One such subject was Sumptuary Laws. These are basically laws on the books that regulate habits of consumption that restrain luxury or extravagance and help to create social hierarchies and morals through restrictions on clothing, food, and accessories. Sounds lame, huh? No, actually, it’s amazing to study.
Here’s some background.
“Hat, bonnet, girdle, scabbards of swords, daggers, shoes of velvet are the apparel of knights…” -British Sumptuary Laws

One of the first sumptuary laws was a Greek code in the 7th century that said, “No free woman should be allowed any more than one maid to follow her, unless she was drunk.” She was also, “not to wear jewels of gold at night or an embroidered robe unless she was a professed and public prostitute.” (This comes from the studies of Montaigne).

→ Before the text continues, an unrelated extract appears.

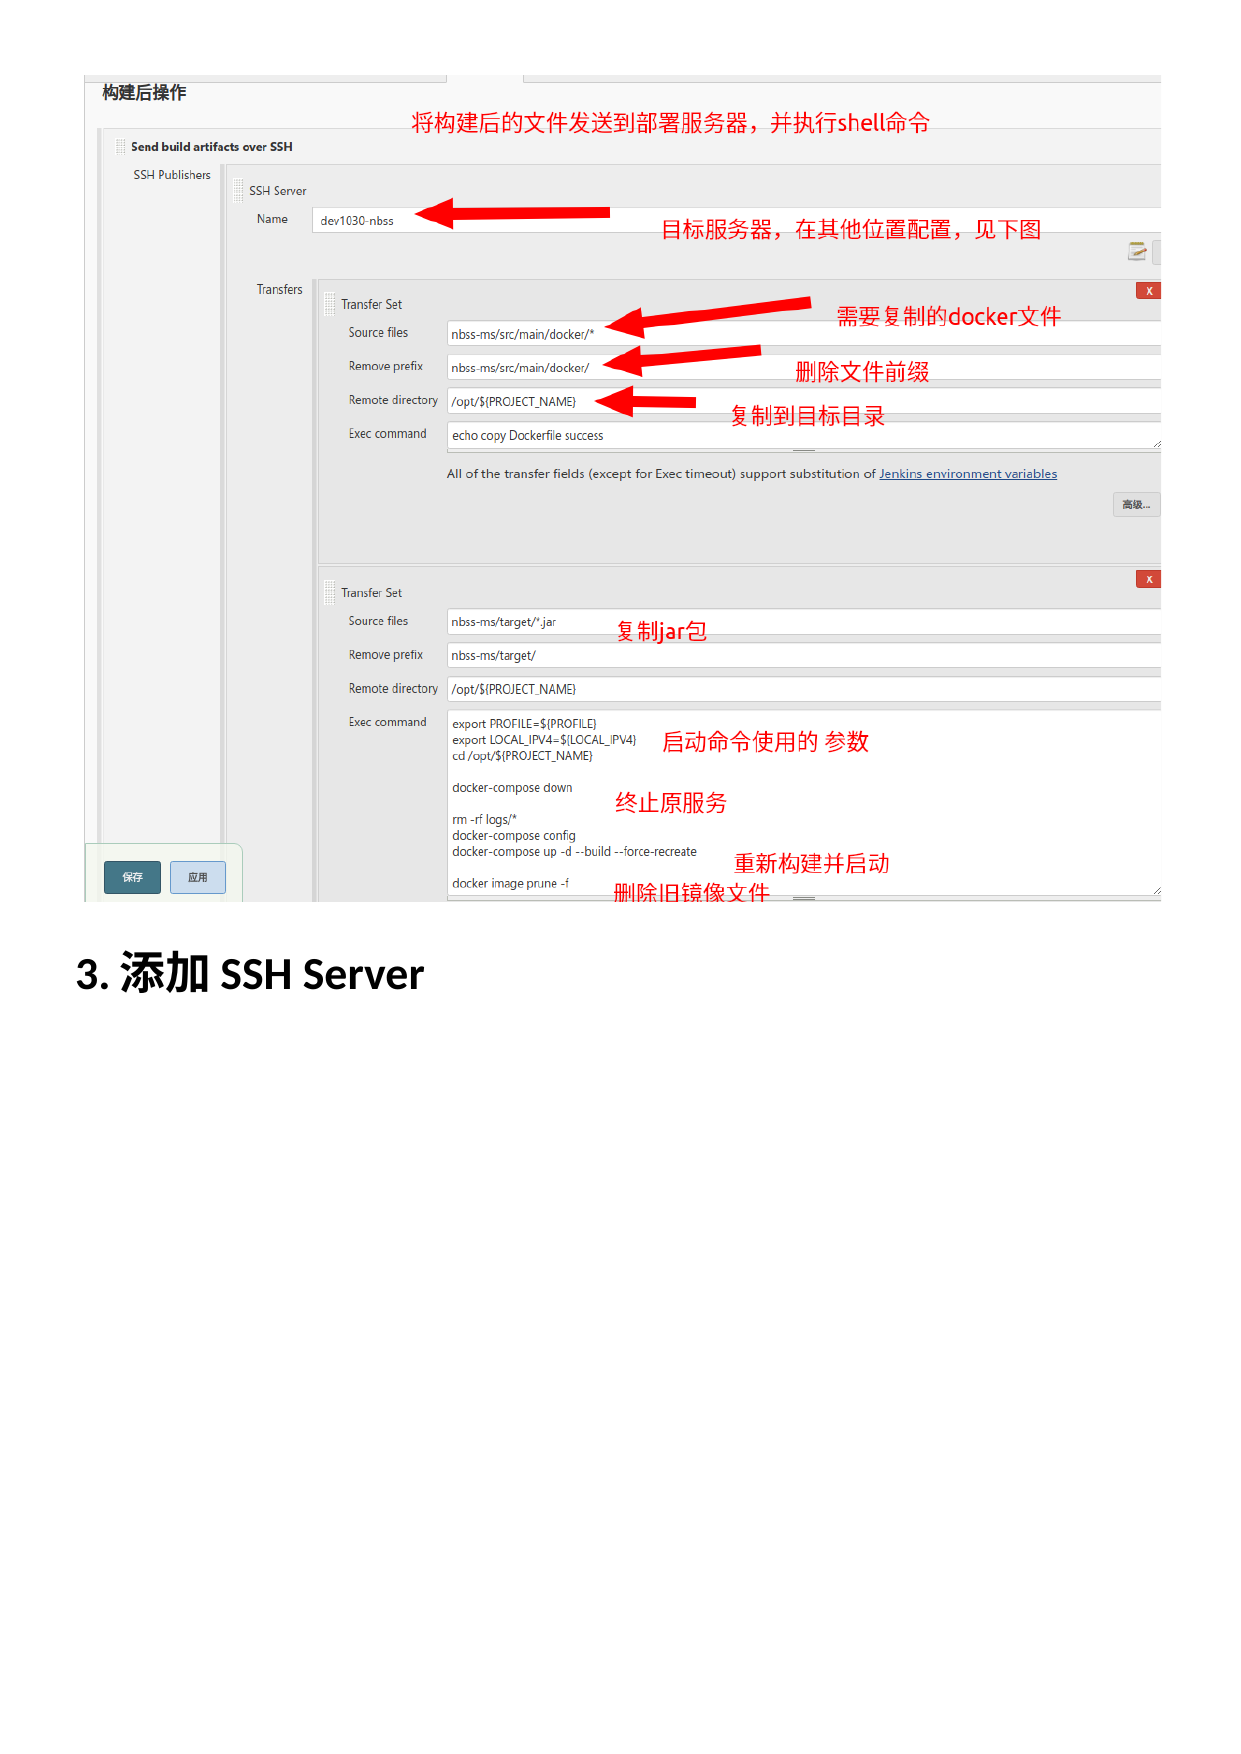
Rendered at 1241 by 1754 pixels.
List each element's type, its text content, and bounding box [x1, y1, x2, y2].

subtitle 添加SSH Server [75, 937, 1165, 1003]
picture [75, 75, 1162, 902]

How totally silly is that?
Rome had her laws as well, known as Sumptuariae Leges… which stated, “ordinary male citizens were allowed to wear toga virilis only upon reaching the age of a political majority,” and they were not allowed to wear silk or detail their clothing with stripes as per social rank.

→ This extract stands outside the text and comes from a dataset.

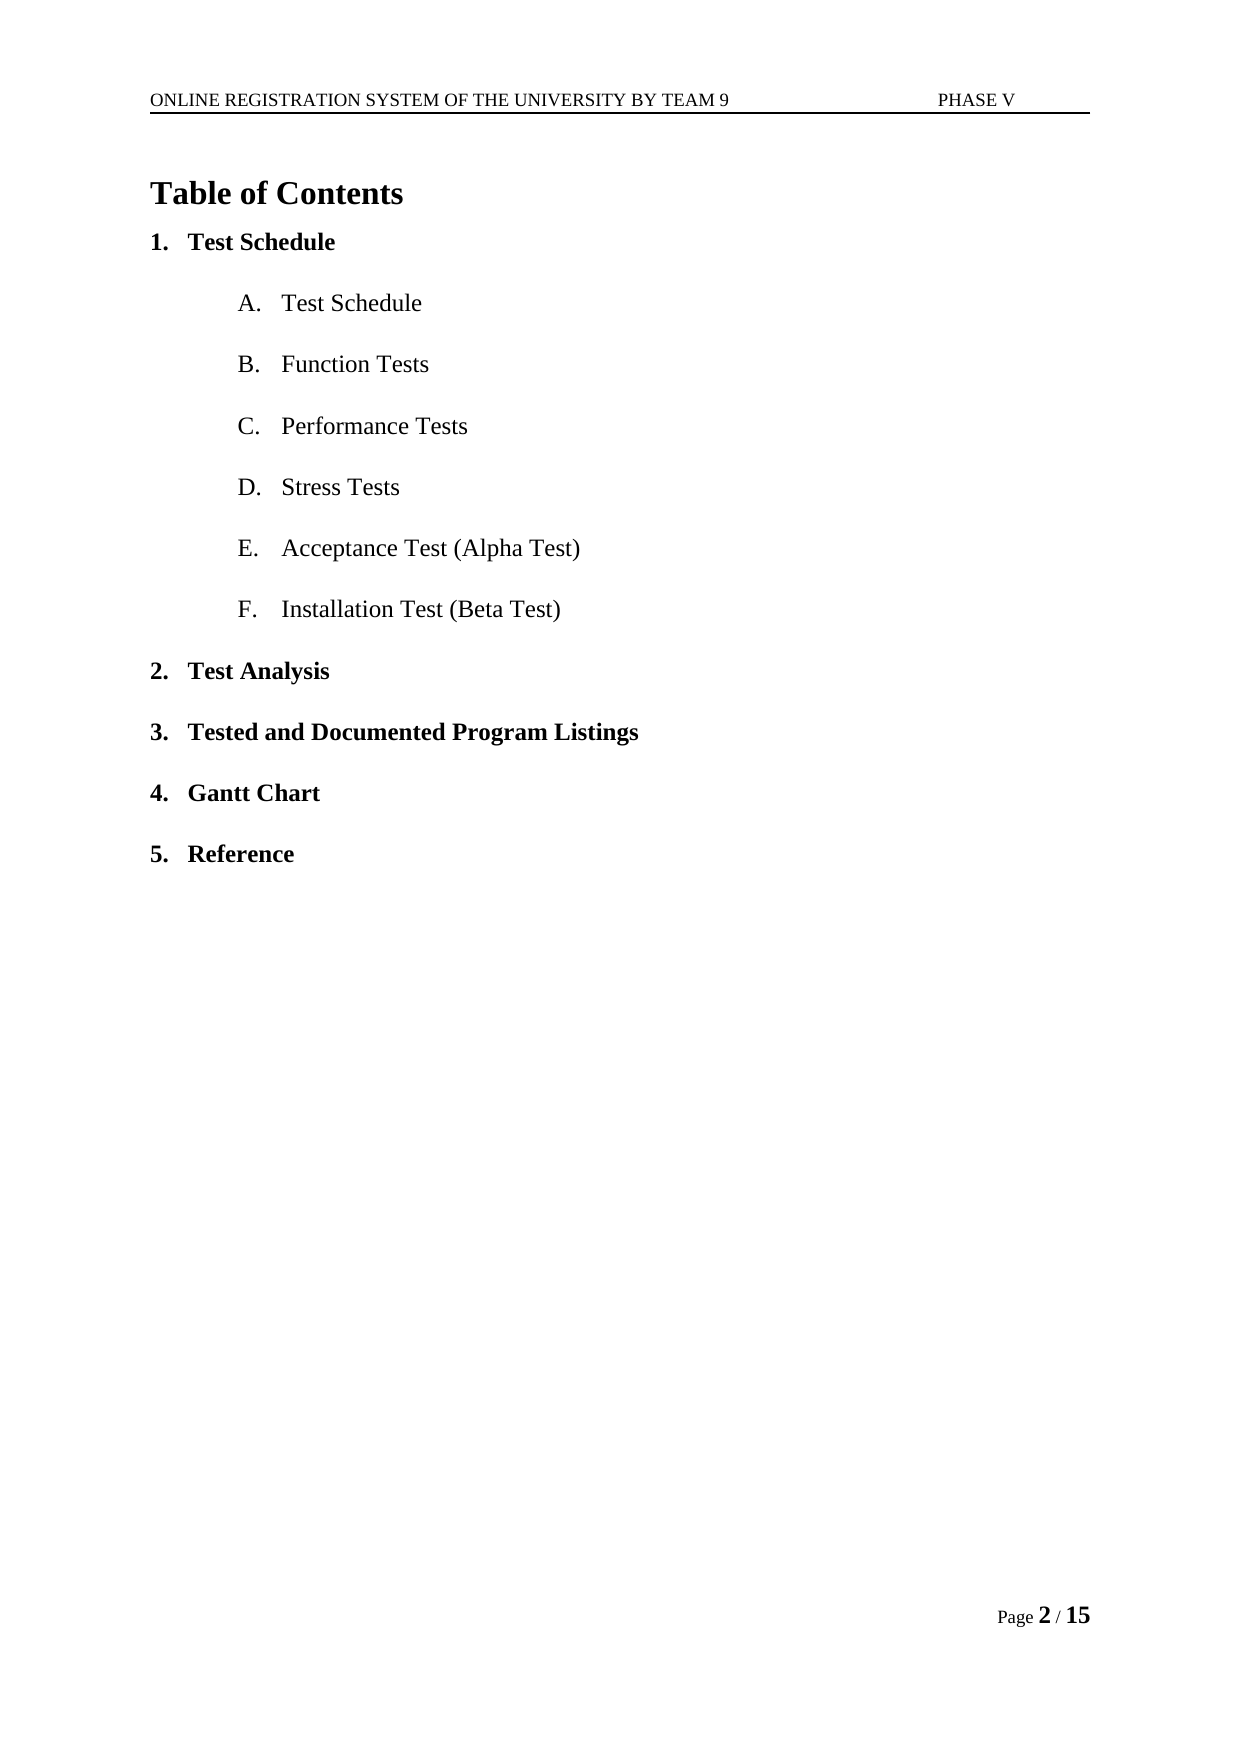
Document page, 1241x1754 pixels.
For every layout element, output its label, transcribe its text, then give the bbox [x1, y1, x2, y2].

Once again, prostitutes in Ancient Rome were to wear flame-colored togas and in the 13th century in Marseilles, a striped cloak, in England, a striped hood, and over time every group from Jews to Muslims were mandated to wear certain clothes like tassels over the arm or specific finery.

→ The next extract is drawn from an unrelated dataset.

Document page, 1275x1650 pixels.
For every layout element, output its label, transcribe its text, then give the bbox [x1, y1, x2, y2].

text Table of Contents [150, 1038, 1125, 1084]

“None shall wear spurs, swords, rapiers, daggers, buckles or girdles… in ordinary office while attending the Queen’s majesty in person…” -British Sumptuary Laws

Now… you don’t even want to get me started on the Church! Wow, those guys had dress codes down pat… but how about the fashion forward French. Well, between 1629 and 1633 Louis the 13th, ever the conscious fellow, prohibited anyone but princes from wearing gold embroidered caps, shirts, collars, and cubs with puffs, slashes, and bunches of ribbon. He wanted them all to himself.
“As for women, no fur except for duchessess… cloth of gold, silver, silk or embroidered with gold or silver or pear…” -British Sumptuary Laws

Yeah, it’s madness right? But knowing these things can help you enjoy the play a little better.